▸ SELECTED TEXT:
- - - - - - -

An inflammatory pathway that plays a key role in the proper removal of faulty cells during brain development could open new avenues for studying or treating neurological diseases, including Parkinson’s.
The study, “AIM2 inflammasome surveillance of DNA damage shapes neurodevelopment,” was published in Nature.
During normal development, cells in the brain grow rapidly; then about half of these newly-made cells are “pruned back,” dying off in tightly regulated ways. Abnormalities in this process are believed to underlie a wide range of neurological conditions, but the exact mechanisms that control this development are still not fully understood.
Inflammasomes are groups of proteins that act together to drive inflammation in response to certain molecular triggers. For example, the AIM2 inflammasome is activated by damaged or irregular DNA, which can accumulate in cells that are infected with viruses or bacteria. In the new study, researchers demonstrated that the AIM2 inflammasome also plays an important role in brain development.

- - - - - - -

▸ ACTIONS TO TAKE:
1. For each statement about the passage on the AIM2 inflammasome, answer yes or no according to whether it agrees with the passage, and quote the words that decide it: (a) The study was published in Nature. (b) About a third of the newly made cells in the brain are pruned back during normal development. (c) The exact mechanisms that control this brain development are fully understood.
2. Write out the passage on the AIM2 inflammasome word for word, everything from "An inflammatory pathway" down to "not fully understood.".
The items are not needed for this work.

- - - - - - -

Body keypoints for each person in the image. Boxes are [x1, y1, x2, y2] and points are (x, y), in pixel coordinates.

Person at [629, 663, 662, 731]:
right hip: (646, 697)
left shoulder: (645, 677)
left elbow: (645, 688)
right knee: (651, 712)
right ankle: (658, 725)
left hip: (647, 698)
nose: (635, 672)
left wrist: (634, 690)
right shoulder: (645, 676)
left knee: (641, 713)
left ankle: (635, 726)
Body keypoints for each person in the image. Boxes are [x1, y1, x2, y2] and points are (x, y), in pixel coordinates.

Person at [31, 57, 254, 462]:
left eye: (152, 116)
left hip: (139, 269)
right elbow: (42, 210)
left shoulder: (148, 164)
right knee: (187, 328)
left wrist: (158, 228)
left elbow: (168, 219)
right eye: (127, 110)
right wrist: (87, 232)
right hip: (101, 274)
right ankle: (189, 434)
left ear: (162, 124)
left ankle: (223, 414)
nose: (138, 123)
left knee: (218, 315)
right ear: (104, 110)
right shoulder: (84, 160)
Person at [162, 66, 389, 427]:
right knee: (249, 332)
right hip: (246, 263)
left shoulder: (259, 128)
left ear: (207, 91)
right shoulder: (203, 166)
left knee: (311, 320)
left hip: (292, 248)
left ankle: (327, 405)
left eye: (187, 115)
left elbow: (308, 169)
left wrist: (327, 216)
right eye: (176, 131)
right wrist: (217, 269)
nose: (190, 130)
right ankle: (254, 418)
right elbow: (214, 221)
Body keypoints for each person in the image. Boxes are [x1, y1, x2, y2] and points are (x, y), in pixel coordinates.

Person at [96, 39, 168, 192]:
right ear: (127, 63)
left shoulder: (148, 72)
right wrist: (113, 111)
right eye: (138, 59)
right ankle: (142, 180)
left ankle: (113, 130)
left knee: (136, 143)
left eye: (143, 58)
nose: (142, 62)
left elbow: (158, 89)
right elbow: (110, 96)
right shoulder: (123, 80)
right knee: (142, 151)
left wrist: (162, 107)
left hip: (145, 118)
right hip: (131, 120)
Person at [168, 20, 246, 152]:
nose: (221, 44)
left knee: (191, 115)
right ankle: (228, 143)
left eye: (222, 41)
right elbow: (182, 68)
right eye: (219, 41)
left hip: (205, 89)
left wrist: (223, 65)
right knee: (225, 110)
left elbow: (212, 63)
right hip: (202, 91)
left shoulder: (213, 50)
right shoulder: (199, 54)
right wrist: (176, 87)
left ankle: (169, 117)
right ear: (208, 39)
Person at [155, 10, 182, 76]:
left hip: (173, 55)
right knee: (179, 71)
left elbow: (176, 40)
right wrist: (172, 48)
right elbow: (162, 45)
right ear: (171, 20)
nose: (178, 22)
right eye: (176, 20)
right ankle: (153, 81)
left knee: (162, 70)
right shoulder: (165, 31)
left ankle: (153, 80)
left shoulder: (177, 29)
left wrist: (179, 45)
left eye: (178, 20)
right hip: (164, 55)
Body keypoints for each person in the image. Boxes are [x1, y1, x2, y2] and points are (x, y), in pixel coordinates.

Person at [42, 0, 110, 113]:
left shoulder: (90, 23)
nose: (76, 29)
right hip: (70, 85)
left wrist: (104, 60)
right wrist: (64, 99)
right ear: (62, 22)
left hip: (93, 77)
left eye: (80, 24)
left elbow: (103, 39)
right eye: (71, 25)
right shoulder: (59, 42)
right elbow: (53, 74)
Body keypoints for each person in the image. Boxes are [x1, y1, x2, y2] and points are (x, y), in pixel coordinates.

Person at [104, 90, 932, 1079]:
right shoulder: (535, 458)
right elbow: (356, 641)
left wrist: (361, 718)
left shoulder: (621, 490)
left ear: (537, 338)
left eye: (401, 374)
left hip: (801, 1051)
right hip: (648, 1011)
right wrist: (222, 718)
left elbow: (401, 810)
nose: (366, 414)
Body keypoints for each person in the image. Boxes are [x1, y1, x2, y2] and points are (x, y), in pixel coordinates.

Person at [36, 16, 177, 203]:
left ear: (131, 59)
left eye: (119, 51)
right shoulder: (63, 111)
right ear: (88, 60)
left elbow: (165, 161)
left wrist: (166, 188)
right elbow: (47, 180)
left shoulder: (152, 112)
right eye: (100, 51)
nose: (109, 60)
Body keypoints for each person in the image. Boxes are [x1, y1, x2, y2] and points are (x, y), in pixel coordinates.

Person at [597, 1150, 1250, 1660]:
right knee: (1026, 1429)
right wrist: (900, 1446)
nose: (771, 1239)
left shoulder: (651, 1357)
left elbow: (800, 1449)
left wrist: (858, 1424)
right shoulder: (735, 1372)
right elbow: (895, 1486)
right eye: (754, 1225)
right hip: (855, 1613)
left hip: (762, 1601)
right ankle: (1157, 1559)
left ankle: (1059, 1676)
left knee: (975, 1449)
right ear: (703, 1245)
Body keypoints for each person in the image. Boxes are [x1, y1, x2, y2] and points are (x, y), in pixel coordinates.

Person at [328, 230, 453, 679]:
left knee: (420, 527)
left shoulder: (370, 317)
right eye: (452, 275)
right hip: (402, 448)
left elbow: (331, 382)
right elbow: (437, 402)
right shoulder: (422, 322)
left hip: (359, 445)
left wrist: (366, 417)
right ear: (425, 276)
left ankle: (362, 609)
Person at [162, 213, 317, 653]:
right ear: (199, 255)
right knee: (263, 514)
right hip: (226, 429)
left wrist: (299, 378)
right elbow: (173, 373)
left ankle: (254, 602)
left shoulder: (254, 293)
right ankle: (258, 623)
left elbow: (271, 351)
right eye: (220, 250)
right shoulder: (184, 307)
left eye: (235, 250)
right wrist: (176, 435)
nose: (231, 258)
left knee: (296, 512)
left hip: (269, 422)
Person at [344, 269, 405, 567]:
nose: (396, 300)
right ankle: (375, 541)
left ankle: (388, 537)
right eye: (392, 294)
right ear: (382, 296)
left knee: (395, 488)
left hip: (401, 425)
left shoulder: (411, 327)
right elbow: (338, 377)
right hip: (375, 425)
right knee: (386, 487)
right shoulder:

- - - - - - -

▸ SOLUTION SET:
1.
(a) Yes: "was published in Nature"
(b) No: "about half of these newly-made cells"
(c) No: "the exact mechanisms that control this development are still not fully understood"

2.
An inflammatory pathway that plays a key role in the proper removal of faulty cells during brain development could open new avenues for studying or treating neurological diseases, including Parkinson’s.
The study, “AIM2 inflammasome surveillance of DNA damage shapes neurodevelopment,” was published in Nature.
During normal development, cells in the brain grow rapidly; then about half of these newly-made cells are “pruned back,” dying off in tightly regulated ways. Abnormalities in this process are believed to underlie a wide range of neurological conditions, but the exact mechanisms that control this development are still not fully understood.